## Information:
------------------------------------------------------------------------

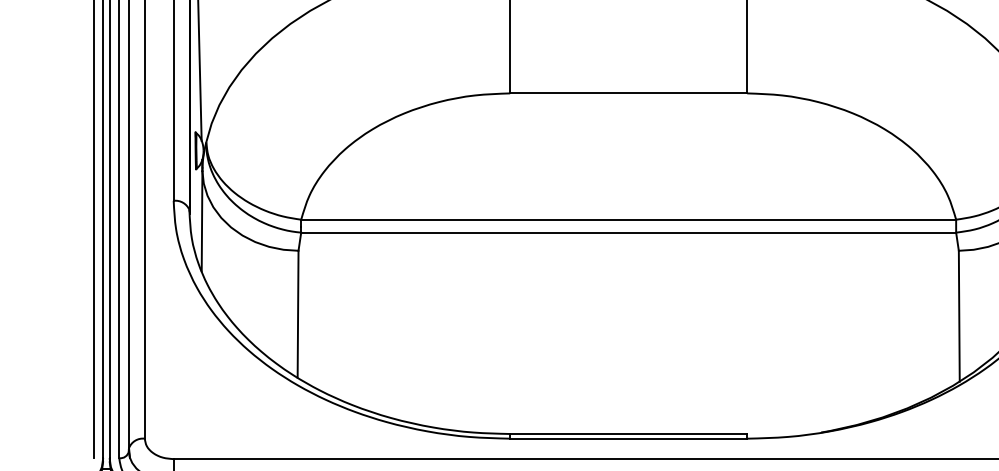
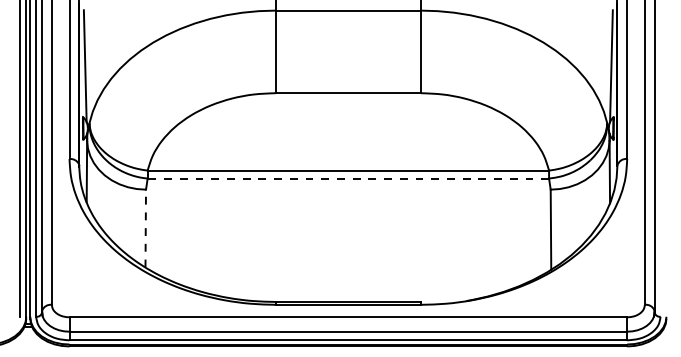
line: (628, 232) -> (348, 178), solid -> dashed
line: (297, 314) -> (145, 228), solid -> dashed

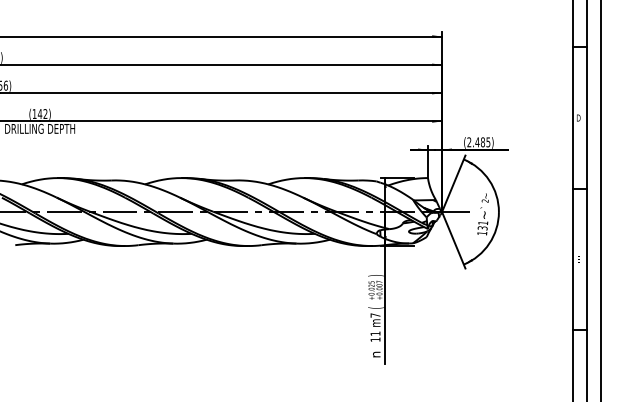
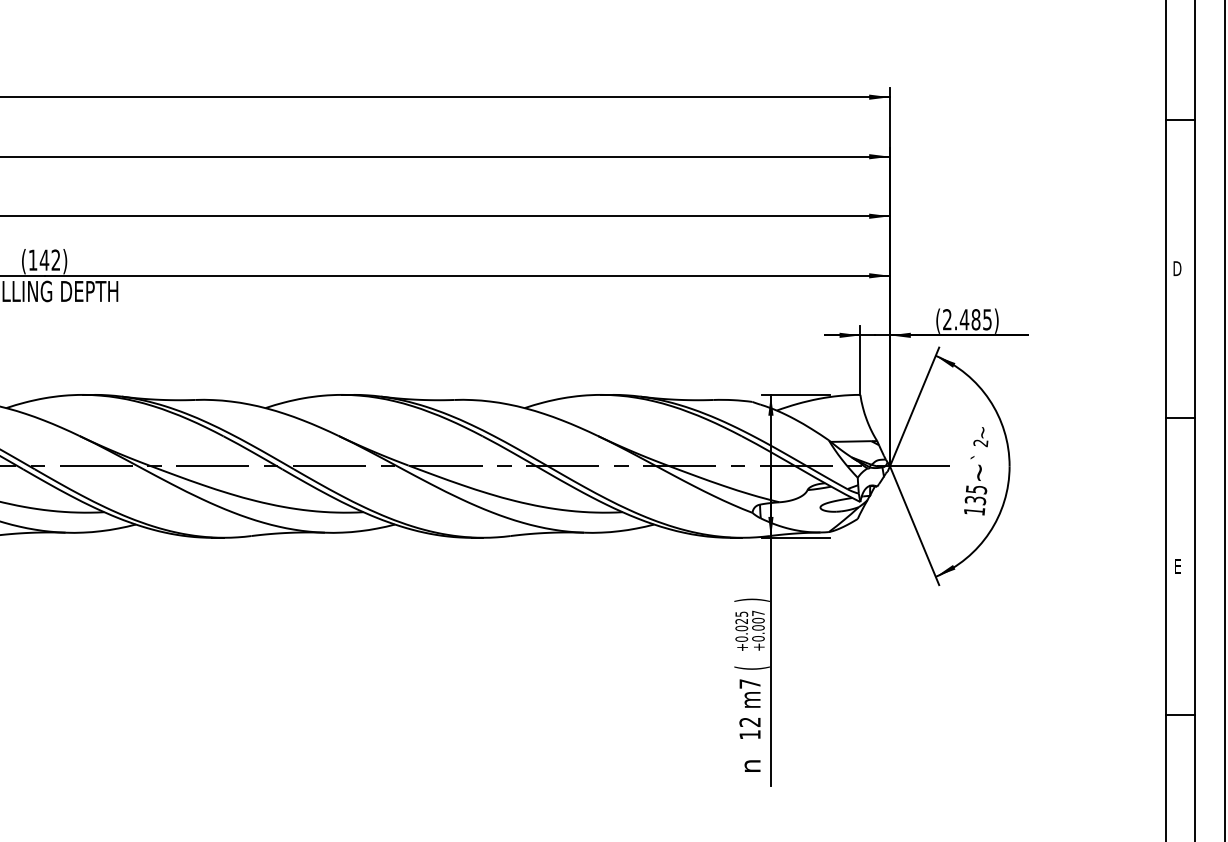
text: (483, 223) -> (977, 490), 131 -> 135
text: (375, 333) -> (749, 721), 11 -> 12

------------------------------------------------------------------------

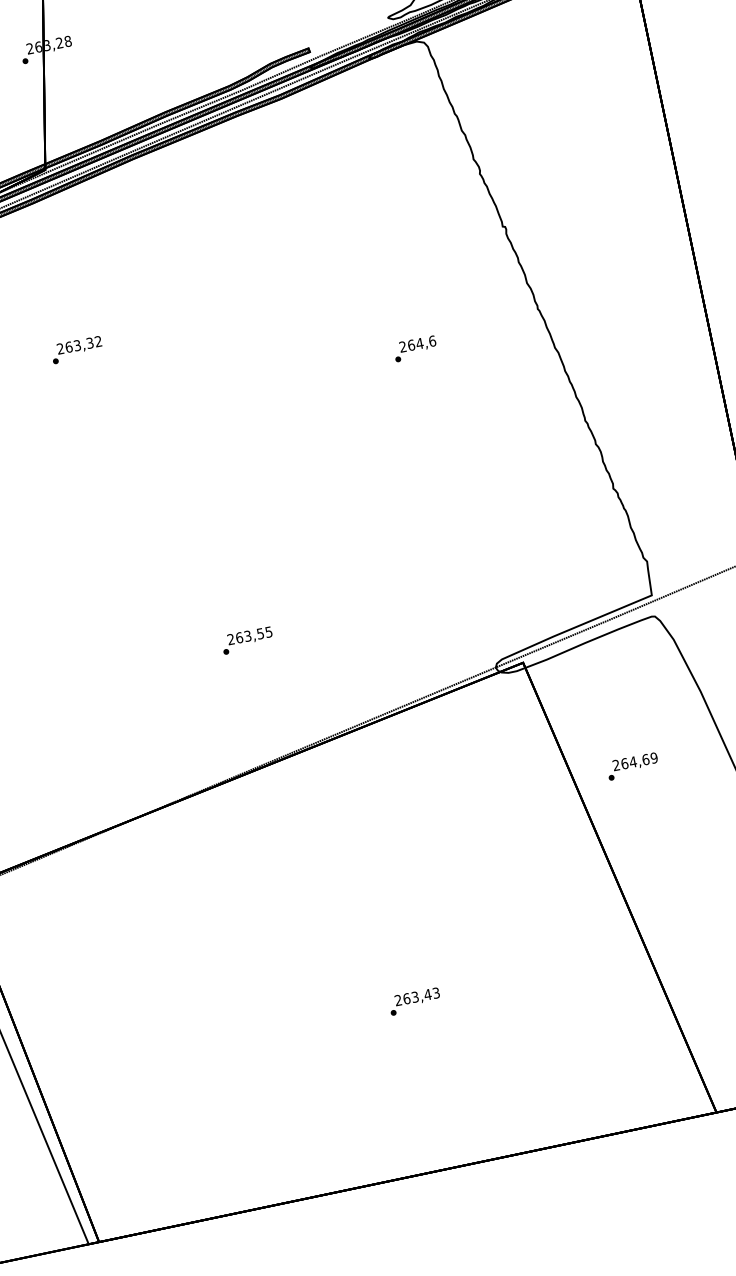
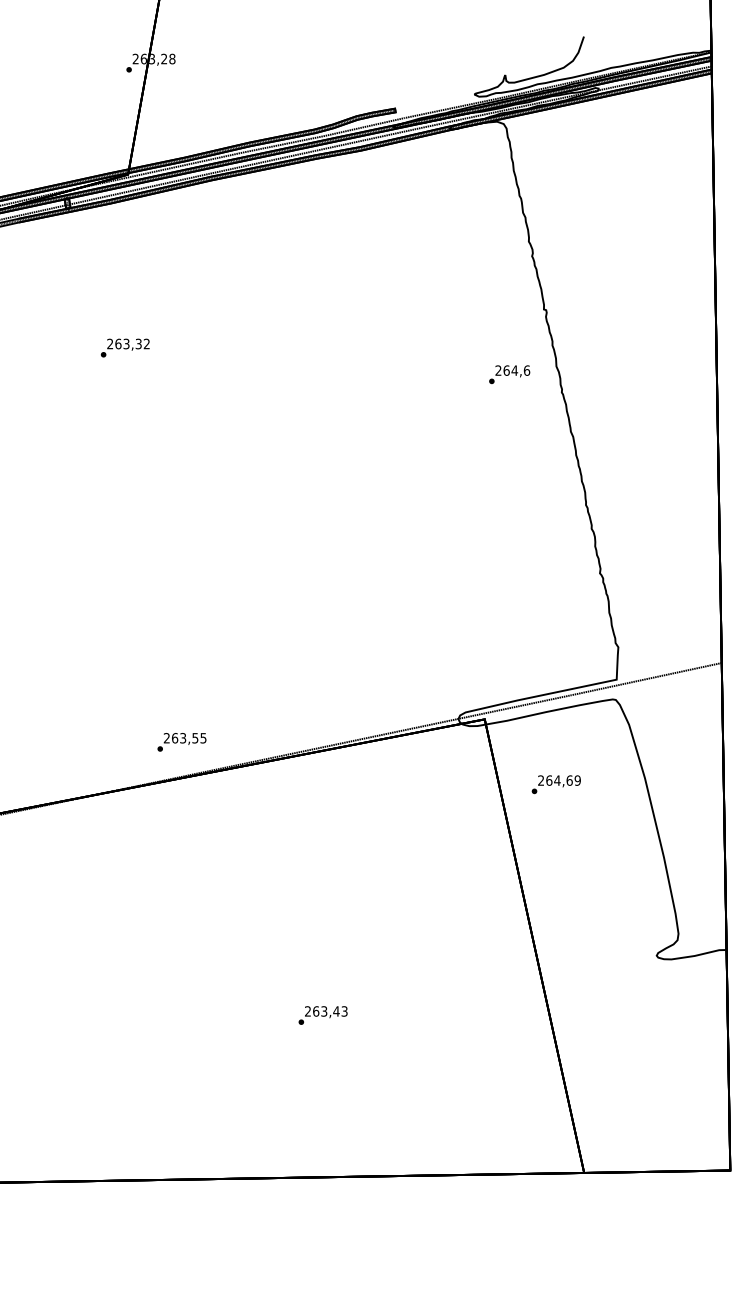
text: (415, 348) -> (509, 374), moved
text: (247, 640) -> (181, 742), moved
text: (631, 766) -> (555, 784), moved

------------------------------------------------------------------------

Transcribe each line of the data above, unaltered, from the one where "text: (483, 223) -> (977, 490), 131 -> 135" appears to the one where "text: (375, 333) -> (749, 721), 11 -> 12" appears, inclusive of both.

## Exercise answer:
text: (483, 223) -> (977, 490), 131 -> 135
text: (375, 333) -> (749, 721), 11 -> 12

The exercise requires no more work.